Ce sont deux championnats différents. Parce que, dans un premier temps, ici toutes les équipes jouent pour gagner des matchs. Il n’y a pas ce système qui nous permette de défendre, ou de ne pas perdre de rencontre. Il y a pas mal d’espaces. Tandis qu’en France, on met plus l’accent sur le jeu tactique. Les équipes insistent sur le système de jeu.

Avez-vous nourri des regrets de ne pas être allé en Angleterre qui reste la destination préférée de beaucoup de footballeurs ?

C’est vrai que des gens me disent que mon jeu correspond plus au championnat anglais. Mais, vous savez, pour aller dans un club il faut un certain nombre de choses. Aujourd’hui, cette page n’est pas tournée. Mais je suis bien dans mon club même si je dois continuer à me battre pour franchir d’autres paliers.

En équipe nationale, vous vous êtes métamorphosé ces derniers temps…

C’est vrai qu’en un moment donné, en équipe nationale, je jouais avec le frein à main parce que je ne prenais pas certaines responsabilités. Mais aujourd’hui, j’avance petit à petit et je me lâche pour être performant. En un moment, j’ai fait l’objet de beaucoup de critiques. Heureusement que j’ai la confiance du coach qui n’arrête pas de me soutenir.

Qu’est-ce qui vous empêchait de jouer libéré en sélection ?

Je ne sais pas. Il n’y a aucune raison particulière à ça. À chaque fois que je viens en sélection, je donne le maximum et le meilleur de moi-même. Il y a des matchs où ça a bien marché et d’autres où ça a moins marché. Mais je ne me prends jamais la tête par rapport à mes différentes prestations.
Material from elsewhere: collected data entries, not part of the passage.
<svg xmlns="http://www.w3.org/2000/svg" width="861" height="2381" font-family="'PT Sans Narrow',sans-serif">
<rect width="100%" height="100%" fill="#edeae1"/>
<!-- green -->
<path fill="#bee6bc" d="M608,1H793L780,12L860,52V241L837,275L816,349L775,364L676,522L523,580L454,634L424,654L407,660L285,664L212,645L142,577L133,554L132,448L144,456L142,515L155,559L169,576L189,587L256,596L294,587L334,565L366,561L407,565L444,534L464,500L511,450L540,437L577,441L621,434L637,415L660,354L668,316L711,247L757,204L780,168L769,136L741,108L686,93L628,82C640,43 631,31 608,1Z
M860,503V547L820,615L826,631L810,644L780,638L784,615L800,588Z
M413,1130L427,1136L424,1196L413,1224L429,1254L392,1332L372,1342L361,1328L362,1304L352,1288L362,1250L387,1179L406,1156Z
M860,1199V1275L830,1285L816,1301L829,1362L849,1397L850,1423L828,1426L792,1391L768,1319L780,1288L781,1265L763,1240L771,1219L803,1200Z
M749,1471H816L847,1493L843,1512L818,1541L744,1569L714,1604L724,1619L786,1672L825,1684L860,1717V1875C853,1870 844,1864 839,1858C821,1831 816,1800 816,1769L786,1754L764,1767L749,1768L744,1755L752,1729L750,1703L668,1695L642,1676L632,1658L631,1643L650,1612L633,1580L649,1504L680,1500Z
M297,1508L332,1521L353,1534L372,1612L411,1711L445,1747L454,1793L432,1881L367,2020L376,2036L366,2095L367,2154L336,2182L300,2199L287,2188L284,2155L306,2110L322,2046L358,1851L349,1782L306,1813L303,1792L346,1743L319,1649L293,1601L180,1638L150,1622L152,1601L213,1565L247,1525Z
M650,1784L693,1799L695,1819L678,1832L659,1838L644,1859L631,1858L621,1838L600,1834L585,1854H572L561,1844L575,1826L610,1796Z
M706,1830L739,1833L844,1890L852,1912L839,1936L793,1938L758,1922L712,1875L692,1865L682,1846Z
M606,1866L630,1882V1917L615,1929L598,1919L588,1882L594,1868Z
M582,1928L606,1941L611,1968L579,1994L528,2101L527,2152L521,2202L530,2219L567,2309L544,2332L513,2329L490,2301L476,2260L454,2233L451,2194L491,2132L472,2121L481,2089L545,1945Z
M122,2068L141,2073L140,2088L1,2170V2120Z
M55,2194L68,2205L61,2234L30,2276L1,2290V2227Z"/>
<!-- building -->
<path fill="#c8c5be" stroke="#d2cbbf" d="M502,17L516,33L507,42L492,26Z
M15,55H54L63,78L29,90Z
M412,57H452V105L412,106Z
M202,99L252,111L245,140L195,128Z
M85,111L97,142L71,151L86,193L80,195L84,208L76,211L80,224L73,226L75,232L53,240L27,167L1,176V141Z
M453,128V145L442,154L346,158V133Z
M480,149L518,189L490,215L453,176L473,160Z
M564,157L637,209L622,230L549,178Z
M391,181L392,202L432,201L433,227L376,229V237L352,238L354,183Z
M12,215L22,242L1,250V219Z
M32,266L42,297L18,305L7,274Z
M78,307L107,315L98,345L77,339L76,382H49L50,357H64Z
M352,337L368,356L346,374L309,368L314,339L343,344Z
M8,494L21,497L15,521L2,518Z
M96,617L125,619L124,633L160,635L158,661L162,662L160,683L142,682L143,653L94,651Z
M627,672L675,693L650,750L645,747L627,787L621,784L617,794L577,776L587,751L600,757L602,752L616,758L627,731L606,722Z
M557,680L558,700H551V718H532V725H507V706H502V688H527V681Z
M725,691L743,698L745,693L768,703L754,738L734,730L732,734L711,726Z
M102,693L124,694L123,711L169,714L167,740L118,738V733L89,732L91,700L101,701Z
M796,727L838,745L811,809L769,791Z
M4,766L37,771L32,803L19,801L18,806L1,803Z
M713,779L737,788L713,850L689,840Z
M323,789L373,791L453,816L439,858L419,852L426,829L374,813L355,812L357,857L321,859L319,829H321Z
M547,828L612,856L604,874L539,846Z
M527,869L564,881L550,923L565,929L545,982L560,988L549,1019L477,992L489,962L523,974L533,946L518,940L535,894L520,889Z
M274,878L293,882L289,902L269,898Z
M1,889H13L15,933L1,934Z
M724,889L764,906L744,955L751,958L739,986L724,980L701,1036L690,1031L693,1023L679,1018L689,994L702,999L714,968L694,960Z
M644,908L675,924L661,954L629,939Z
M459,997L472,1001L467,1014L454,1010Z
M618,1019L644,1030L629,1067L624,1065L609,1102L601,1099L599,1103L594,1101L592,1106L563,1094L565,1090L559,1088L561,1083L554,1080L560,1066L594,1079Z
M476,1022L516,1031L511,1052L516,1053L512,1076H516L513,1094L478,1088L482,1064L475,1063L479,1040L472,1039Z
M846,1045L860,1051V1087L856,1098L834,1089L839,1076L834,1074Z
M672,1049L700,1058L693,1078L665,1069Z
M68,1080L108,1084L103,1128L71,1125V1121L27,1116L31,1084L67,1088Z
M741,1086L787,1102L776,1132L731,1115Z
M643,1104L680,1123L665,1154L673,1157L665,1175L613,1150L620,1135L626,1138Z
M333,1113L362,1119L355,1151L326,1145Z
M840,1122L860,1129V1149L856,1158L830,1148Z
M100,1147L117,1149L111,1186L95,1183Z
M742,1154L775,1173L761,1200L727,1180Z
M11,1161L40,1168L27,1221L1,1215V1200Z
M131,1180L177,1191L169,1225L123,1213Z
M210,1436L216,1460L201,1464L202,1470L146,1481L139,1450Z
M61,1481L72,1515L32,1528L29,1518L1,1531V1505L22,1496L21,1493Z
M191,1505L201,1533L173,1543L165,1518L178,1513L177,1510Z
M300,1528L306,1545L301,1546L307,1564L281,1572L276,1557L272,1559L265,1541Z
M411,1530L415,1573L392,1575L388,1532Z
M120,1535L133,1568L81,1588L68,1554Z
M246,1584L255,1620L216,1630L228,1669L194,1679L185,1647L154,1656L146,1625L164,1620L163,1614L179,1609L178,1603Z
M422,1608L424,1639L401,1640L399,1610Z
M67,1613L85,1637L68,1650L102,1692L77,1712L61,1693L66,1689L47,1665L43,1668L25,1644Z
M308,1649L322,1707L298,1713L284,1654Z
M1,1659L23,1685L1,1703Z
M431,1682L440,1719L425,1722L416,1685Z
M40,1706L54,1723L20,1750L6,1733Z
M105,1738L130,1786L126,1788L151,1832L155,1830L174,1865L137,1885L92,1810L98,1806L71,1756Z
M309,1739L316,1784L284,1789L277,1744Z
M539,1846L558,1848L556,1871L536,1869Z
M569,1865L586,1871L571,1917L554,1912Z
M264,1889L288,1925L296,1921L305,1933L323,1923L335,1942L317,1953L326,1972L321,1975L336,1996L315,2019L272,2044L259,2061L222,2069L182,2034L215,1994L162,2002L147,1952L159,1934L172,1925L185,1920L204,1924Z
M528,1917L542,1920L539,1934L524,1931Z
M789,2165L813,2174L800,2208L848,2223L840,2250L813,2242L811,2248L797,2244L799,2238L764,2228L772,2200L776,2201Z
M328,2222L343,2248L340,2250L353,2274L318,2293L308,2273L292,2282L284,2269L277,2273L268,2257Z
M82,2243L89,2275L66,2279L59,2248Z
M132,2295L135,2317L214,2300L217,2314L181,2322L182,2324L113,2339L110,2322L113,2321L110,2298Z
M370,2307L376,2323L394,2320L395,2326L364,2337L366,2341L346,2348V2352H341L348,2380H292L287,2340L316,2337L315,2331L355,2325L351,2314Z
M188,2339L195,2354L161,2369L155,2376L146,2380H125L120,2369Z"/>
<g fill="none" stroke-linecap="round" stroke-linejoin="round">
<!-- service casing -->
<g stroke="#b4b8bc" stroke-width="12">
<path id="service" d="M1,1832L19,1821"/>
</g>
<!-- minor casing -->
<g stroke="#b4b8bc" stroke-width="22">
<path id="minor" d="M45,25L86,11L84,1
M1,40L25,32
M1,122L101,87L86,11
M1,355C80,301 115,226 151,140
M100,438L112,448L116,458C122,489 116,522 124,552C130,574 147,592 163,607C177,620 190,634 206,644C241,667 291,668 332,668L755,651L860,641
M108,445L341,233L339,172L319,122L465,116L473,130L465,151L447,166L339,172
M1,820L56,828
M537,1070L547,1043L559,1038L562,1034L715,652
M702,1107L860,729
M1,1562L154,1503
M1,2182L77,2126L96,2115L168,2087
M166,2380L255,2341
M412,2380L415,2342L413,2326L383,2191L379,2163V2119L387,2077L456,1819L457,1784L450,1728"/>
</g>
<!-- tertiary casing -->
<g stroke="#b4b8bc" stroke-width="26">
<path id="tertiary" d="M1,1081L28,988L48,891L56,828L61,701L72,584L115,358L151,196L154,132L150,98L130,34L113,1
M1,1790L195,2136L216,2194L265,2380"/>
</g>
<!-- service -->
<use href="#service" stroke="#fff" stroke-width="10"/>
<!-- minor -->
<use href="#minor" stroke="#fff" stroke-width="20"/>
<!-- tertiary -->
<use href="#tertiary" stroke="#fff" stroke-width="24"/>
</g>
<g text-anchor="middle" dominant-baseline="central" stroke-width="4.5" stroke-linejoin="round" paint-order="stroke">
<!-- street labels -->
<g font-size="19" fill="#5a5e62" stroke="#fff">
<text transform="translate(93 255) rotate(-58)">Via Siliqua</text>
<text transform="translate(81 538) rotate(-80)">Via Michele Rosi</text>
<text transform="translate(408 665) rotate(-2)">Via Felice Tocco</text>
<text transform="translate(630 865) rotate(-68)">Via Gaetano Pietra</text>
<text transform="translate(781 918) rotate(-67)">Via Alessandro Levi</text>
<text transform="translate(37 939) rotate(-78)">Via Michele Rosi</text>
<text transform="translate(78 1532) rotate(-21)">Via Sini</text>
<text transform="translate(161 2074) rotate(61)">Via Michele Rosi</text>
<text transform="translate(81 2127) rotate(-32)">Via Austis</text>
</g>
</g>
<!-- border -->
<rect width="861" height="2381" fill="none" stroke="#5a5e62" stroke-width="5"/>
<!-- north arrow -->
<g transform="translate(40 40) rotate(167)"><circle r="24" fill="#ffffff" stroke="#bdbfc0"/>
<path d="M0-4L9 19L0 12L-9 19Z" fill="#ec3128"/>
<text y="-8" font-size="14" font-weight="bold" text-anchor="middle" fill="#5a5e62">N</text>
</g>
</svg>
Aujourd’hui, j’ai montré à certaines personnes que je n’abandonnerai jamais malgré tout. Tant que je viens en équipe nationale, je donnerai tout ce que j’ai dans les tripes. C’est ça l’essentiel. Je veux vraiment prendre ma revanche surtout sur ceux qui n’ont pas cru en moi.

Vous étiez-vous fixé un objectif particulier lors de la dernière Coupe d’Afrique ?

Mon objectif c’était de faire mieux que la précédente compétition (2015) au cours de laquelle je n’avais joué qu’un seul match comme titulaire. Au deuxième, contre le Ghana, je suis rentré en cours de jeu. C’est pourquoi j’ai fait le maximum pour jouer. Il y a aussi le fait que j’évolue dans un championnat turc qui est moins médiatisé que les autres. Sachant que la Coupe d’Afrique des Nations ne dure qu’un mois, je me suis dit que c’est le moment où jamais pour moi de faire une belle compétition. Pour démontrer aux gens que, même si je joue en Turquie, je reste un joueur compétitif.

C’était le seul challenge ?

Non, du tout. Certains pensent que le championnat turc n’a pas de niveau. C’était l’occasion de prouver le contraire parce qu’on y évolue avec de très grands footballeurs. C’est un championnat d’un bon niveau. Et en sélection, nous avons montré qu’on peut toujours compter sur nous malgré tout.

Nourrissez-vous toujours des regrets par rapport à l’élimination face au Cameroun ?

La déception est grande. On a tout tenté, malheureusement on n’a pas réussi à aller jusqu’au bout. C’était l’occasion pour nous de monter sur le podium parce que, depuis 2002, le Sénégal n’est pas arrivé en finale d’une Coupe d’Afrique. C’était l’objectif général du groupe. On a fait une bonne entame avant de tomber face au Cameroun. Mais, cette expérience nous aidera dans le futur parce que nous ne sommes pas prêts à lâcher le morceau. Si on a des résultats positifs, ce sera tout bénéfique pour nous.

Avez-vous conscience que la double confrontation avec le Burkina Faso pour les éliminatoires de la Coupe du monde 2018 s’annonce âpre ?

Ça va être deux derbys contre le Burkina Faso qui reste lui aussi une grande nation de football. C’est une équipe avec des joueurs de qualité qu’on ne doit nullement prendre à la légère. Je pense qu’on doit être concentré jusqu’au bout même si on aura la chance de recevoir en premier.

Avez-vous discuté de cette rencontre avec Alain Traoré, votre ancien coéquipier à Lorient ?

Il est clair qu’on aborde toujours ce genre de question. Alain Traoré reste un bon footballeur que j’ai côtoyé pendant des années à Lorient. Il n’est pas seul, il y a Bertrand Traoré, Jonathan Pitroïpa et d’autres encore. Comme je l’ai dit, c’est une équipe avec un grand potentiel. Ils sont bien en contre-attaque. Mais, nous allons nous focaliser sur nous-mêmes parce que nous aussi nous avons des joueurs de qualité qui peuvent faire la différence à tout moment.